Die Masern sind, wie ja oben schon angedeutet, eine schwerwiegende Erkrankung, die vor allem massive Spätschäden nach sich ziehen kann. Im Kontrast dazu steht die gut verträgliche Impfung. Das Paper, auf das sich viele Impfgegner in ihrer Argumentation beziehen, wurde vom Autor selbst zurückgezogen, nachdem er zugegeben hat, bei der Datenerhebung betrogen zu haben.
Gerade in unserer Gesellschaft, die sich sehr auf moderne Medizin stützt, gibt es viele sehr infektanfällige Patienten. Menschen nach Knochenmark- oder Organtransplantation, Menschen mit Immundefekten oder Unverträglichkeit von Impfungen sind auf den Herdenschutz in der Gesellschaft angewiesen. Es hat etwas mit Solidarität zu tun sich impfen zu lassen, damit andere geschützt sind. Dafür sind leider viele zu egoistisch.
Sicherlich sind die Masern derzeit das drängendste Problem, das heißt nicht, dass wir nicht anstreben sollten alle impfpräventablen Erkrankungen auszurotten, so wie wir es bei den Pocken geschafft haben.

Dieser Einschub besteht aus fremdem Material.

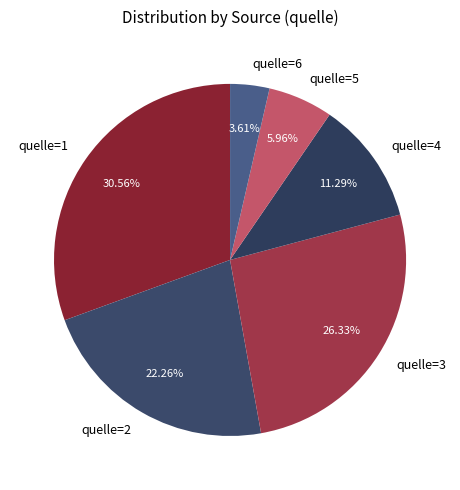

Is there any slice that represents more than half of the pie?

No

Ein Grund für die teils mangelhaften Durchimpfungsraten sind Menschen, die Impfungen ablehnen. Welche Gründe sind Ihrer Meinung nach dafür verantwortlich und halten Sie eine Impfpflicht, wie sie in Teilen der Erde bereits besteht, für eine wegweisende Strategie?
Menschen, die Impfungen ablehnen, tun dies in der Regel aus Angst. Das Internet erlaubt die rasche Verbreitung von Verschwörungstheorien, das hilft sicher nicht, die Angst zu lindern. Ich denke ein gesundes Wissen über Impfmechanismen und auch die durch die Impfung verhinderten Krankheiten und deren Spätfolgen wäre wegweisend. Zwar würde es mich in den Fingern jucken, wenn ich über eine Impfpflicht entscheiden dürfte, in Wahrheit leben wir aber in einer liberalen, aufgeklärten Gesellschaft, ich kann die Hoffnung nicht aufgeben, dass man seine Mitmenschen mit vernünftigen Argumenten erreichen kann. Leider gibt es ja aber auch Kollegen, die das notwendige Wissen haben sollten, die ihren Patienten abraten. Da wird mir dann schon ganz anders.
Antibiotikaresistenzen werden derzeit immer relevanter und gefährden die zukünftige Bekämpfung von Infektionskrankheiten. Wo sehen Sie im klinischen Alltag Verbesserungsbedarf, um Resistenzen zu vermeiden?
Am besten würden wir uns an Paul Ehrlich halten: hart und schnell zuschlagen. Das bedeutet zum Beispiel Amoxicillin/Clavulansäure-Präparate nicht 2x, sondern, wie fast jedes andere Beta-Laktam auch, 3x täglich zu geben. Das verkürzt die Zeit bis zum Ansprechen auf die Therapie, sodass – und auch das ist neu – die Therapie früher abgesetzt werden kann. Den Rest erledigt das Immunsystem. Der wichtigste Ansatzpunkt ist aber sicherlich die Therapievermeidung: Antibiotika sind keine Antipyretika und keine Antitussiva – sie haben bei einer Bronchitis oder einer akuten (unkomplizierten) Sinusitis nichts verloren.